Budget deal: Some money for schools, none for eugenics victims
Leaders at the North Carolina legislature outlined their budget deal, which includes raises for public school teachers and workers but omits payments for victims of the state's old forced sterilization program.Posted — Updated
Lawmakers haven't released copies of the budget to the public, but Berger and Tillis said that it included a 1.2 percent raise for state employees and public school teachers.
The new budget plan will take effect July 1 if it becomes law.
Republicans control both the House and Senate, but the two chambers created very different budget proposals. The compromise plan represents a merger of those two proposals.
Both Tillis and Berger said they hoped Gov. Beverly Perdue, a Democrat, would sign off on the plan rather than veto it. But Perdue has insisted for months that a tax increase was needed to augment education spending, something Republicans were unwilling to do.
Two high-profile items sought by House leaders were not included: funding for eugenics victims and language creating a tax credit for companies that fund private school tuition programs for low-income students.
"There was no ability to develop consensus on one particular path forward," Berger said of the eugenics bill.
While the House had passed a package that would give $50,000 to each victim of North Carolina's state-sponsored sterilization program from the early and mid-20th century, Senators balked.
Tillis characterized the lack of eugenics funding as "a personal failure" but said the Senate simply wouldn't budge on the issue.
Rep. Earline Parmon, D-Forsyth, said not including payment in the final budget is a betrayal.
"This year, we said that we would do something, that we would pass this compensation bill. We lied to the people of North Carolina who were victimized by us," Parmon said.
The Justice for Sterilization Victims Foundation, which has verified 146 and 15 deceased victims of the eugenics program in 57 counties statewide, said it immediately suspended requests to verify other victims. Foundation executive director Charmaine Fuller Cooper said the panel's funding ends on June 30 since the budget includes no new money for it.
As for the scholarship program, Tillis said the issue was still alive and might be handled in a separate bill.
The Senate is expected to vote on the budget Thursday.

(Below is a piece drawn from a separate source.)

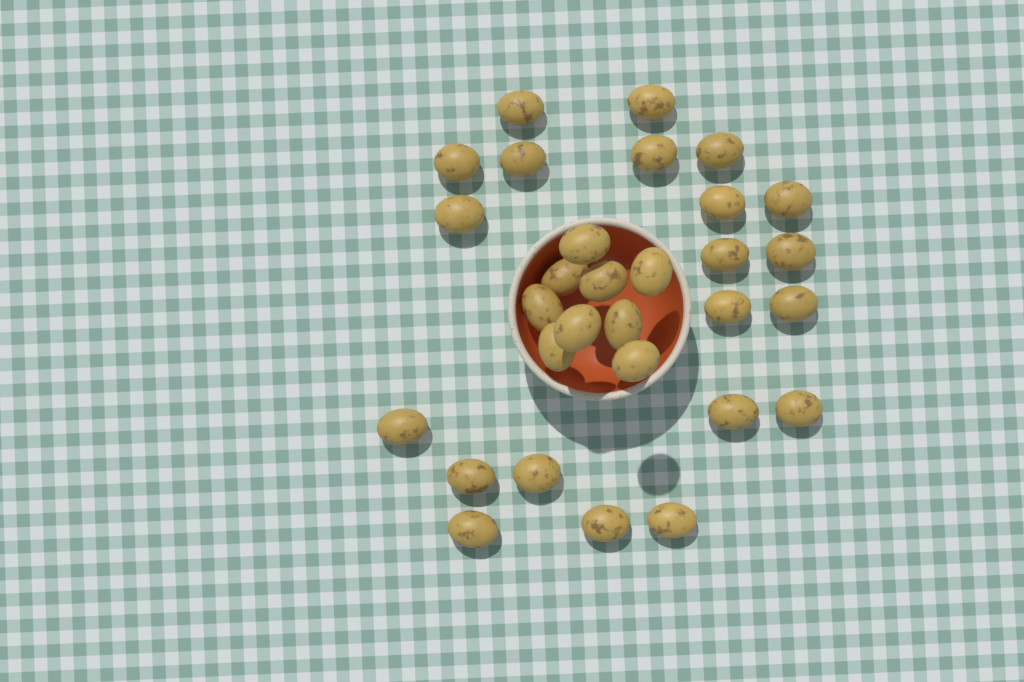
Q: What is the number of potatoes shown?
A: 30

A House vote will be scheduled for Friday unless all the members of the chamber agree to waive a House rule to allow for a Thursday vote.
Specific items in the budget as detailed by Berger, Tillis and other budget writers include:
- A 1.2 percent raise for teachers and state workers. The Senate version of the budget would have allowed schools to use money for raises to offset other cuts to education funding. The compromise plan, Berger said, adjusts the salary schedule. Retirees in the state pension plan are also slated for a cost-of-living increase.

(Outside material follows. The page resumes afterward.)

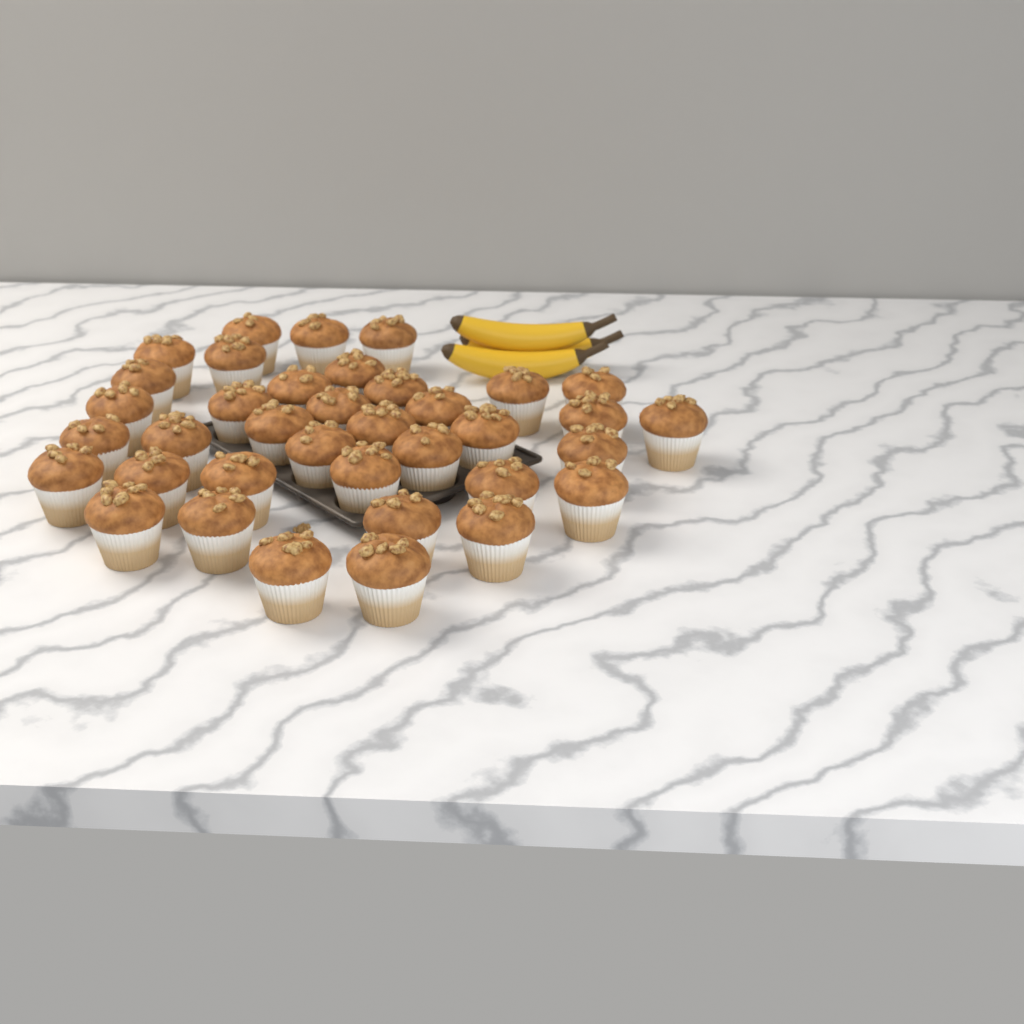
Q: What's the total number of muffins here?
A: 37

- A $251 million boost to education funding. This money helps roll back "flexibility cuts" to schools, money that public school systems have to hand back to the state government every year. The $251 million roughly compensates for the loss of federal EduJobs money that expires this summer. However, schools will still see roughly $82 million less in overall state and federal funding.
Representatives of teachers and state workers gave the plan tepid approval.
"Bottom line is, this is a step in the right direction from where we were about to go," said Brian Lewis, government affairs director of the North Carolina Association of Educators.
Ardis Watkins, legislative affairs director for the State Employees Association of North Carolina, said state workers and retirees haven't had a raise in four years.
"(It) is not as much as we would like to see," Watkins said of the 1.2 percent raise, "but the Senate took a step in the right direction, and we're glad to see the end result."